Ho hum. I wonder why Reuters didn't mention a much more direct and terrible link between Trabzon and the Armenians. For in 1915, the Turkish authorities of the city herded thousands of Armenian women and children on to boats, set off into the Black Sea - the details are contained in an original Ottoman document unearthed by Akcam - "and thrown off to drown". Historians may like to know that the man in charge of these murder boats was called Niyazi Effendi. No doubt he had a "fiery character".

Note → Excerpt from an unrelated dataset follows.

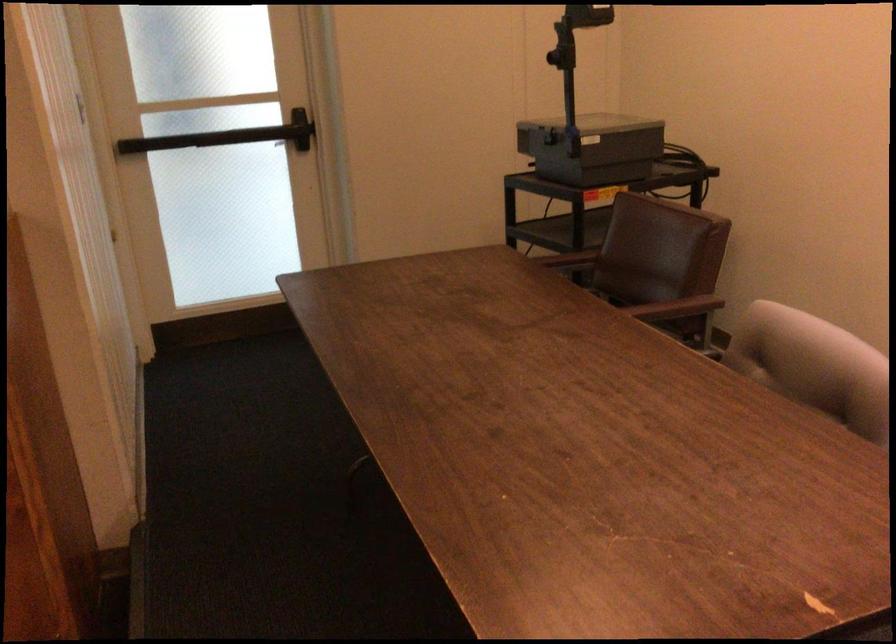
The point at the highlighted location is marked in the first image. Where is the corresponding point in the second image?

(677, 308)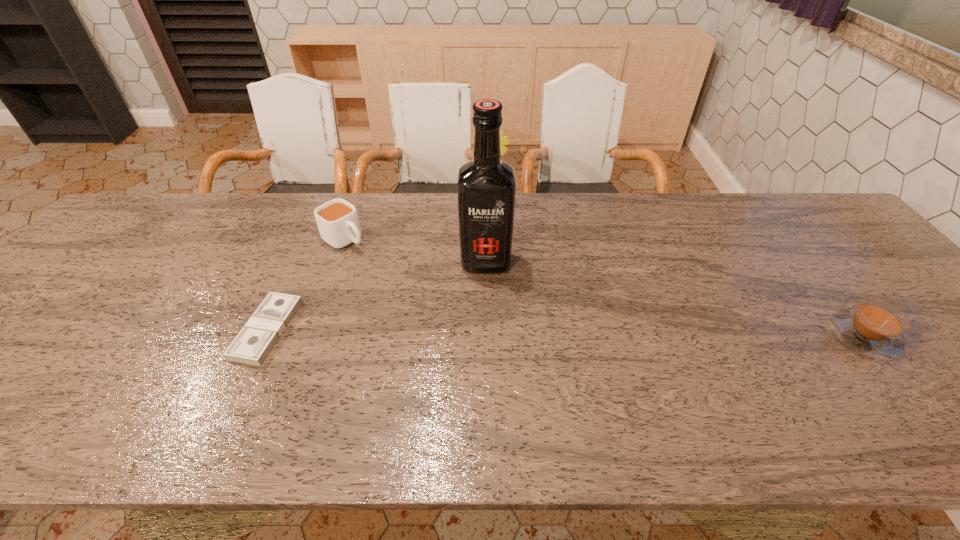
Locate an element on the screen. The width and height of the screenshot is (960, 540). dollar is located at coordinates 254,342.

Yet still this denial goes on. The Associated Press this week ran a story from Ankara in which its reporter, Selcan Hacaoglu, repeated the same old mantra about there being a "bitter dispute" between Armenia and Turkey over the 1915 slaughter, in which Turkey "vehemently denies that the killings were genocide". When will the Associated Press wake up and cut this cowardly nonsense from its reports? Would the AP insert in all its references to the equally real and horrific murder of six million European Jews that right-wing Holocaust negationists "vehemently deny" that there was a genocide? No, they would not.

But real history will win. Last October, according to local newspaper reports, villagers of Kuru in eastern Turkey were digging a grave for one of their relatives when they came across a cave containing the skulls and bones of around 40 people - almost certainly the remains of 150 Armenians from the town of Oguz who were murdered in Kuru on 14 June 1915. The local Turkish gendarmerie turned up to examine the cave last year, sealed its entrance and ordered villagers not to speak of what they found. But there are hundreds of other Kurus in Turkey and their bones, too, will return to haunt us all. Publishing books "quietly" will not save us.